Data entries:
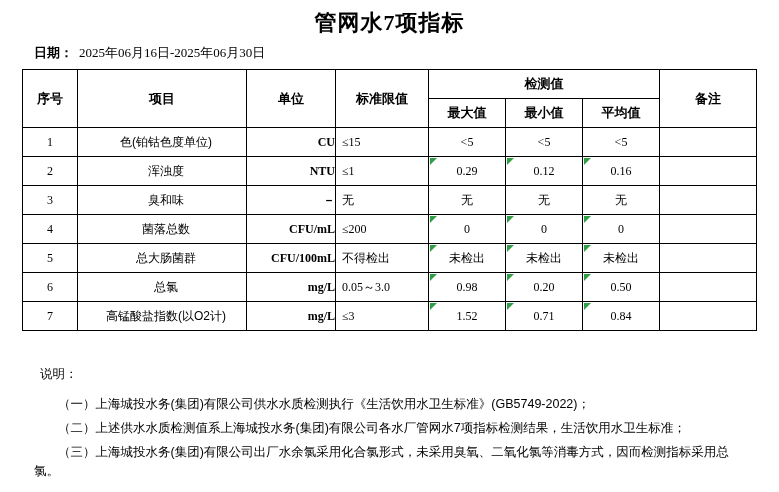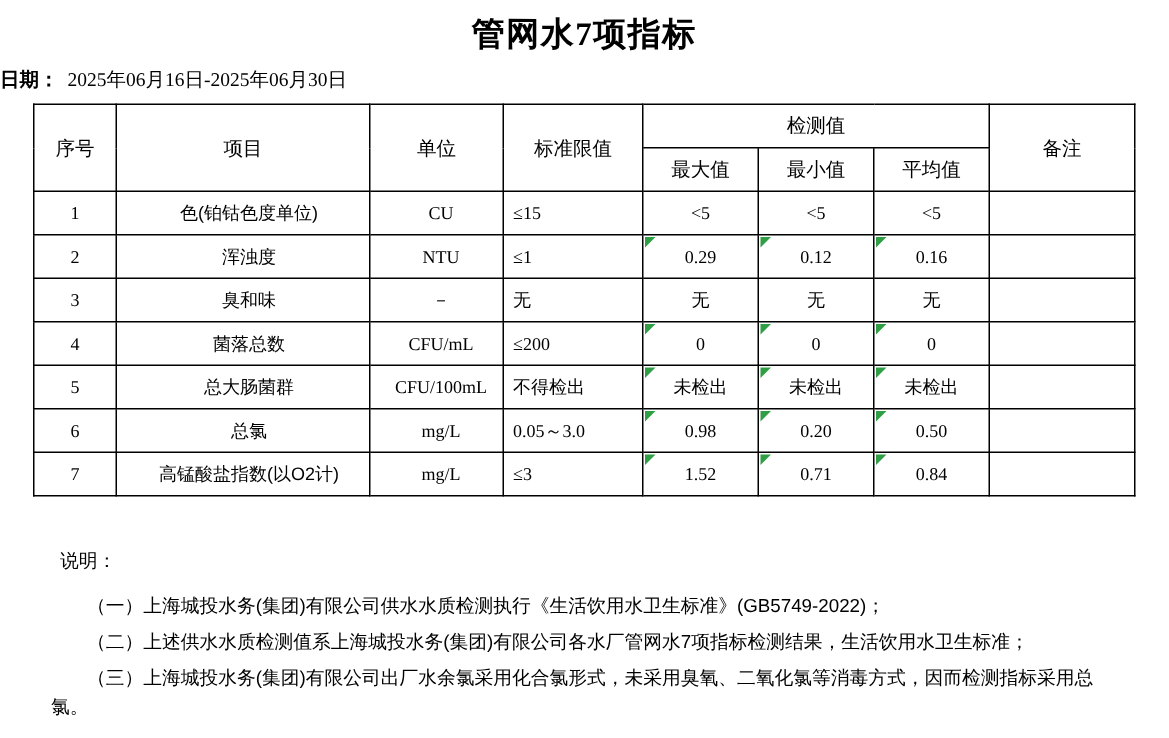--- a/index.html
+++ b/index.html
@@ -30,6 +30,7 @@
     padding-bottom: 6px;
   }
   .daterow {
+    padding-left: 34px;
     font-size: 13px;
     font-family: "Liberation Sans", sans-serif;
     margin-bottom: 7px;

---

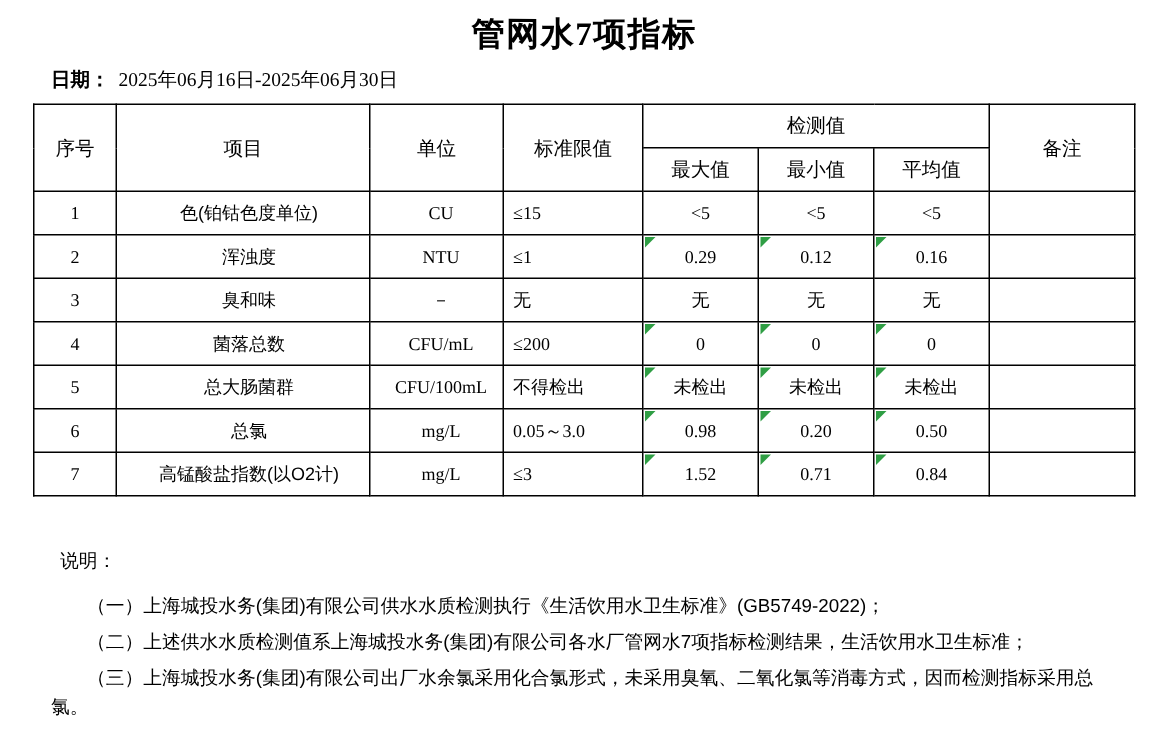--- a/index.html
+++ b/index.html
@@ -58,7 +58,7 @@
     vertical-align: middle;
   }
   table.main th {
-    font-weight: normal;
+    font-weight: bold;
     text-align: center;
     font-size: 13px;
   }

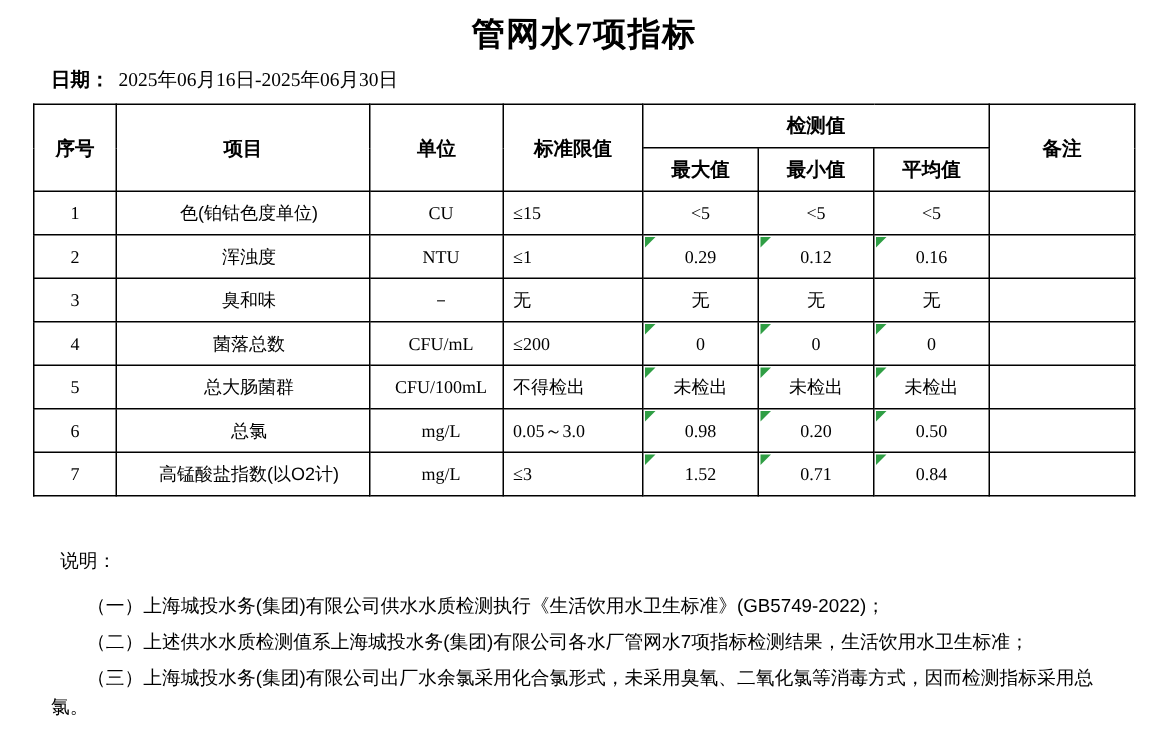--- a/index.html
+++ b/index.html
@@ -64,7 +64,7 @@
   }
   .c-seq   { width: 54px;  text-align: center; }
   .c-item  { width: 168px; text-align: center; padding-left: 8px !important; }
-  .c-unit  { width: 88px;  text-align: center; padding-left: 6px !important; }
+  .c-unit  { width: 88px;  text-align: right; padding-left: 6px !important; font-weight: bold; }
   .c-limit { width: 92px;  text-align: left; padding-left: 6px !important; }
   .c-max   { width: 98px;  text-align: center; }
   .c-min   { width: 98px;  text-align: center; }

What needs to be done:
Going through the data, tally the lines containing "unit" and report only the result.

Solved problem:
2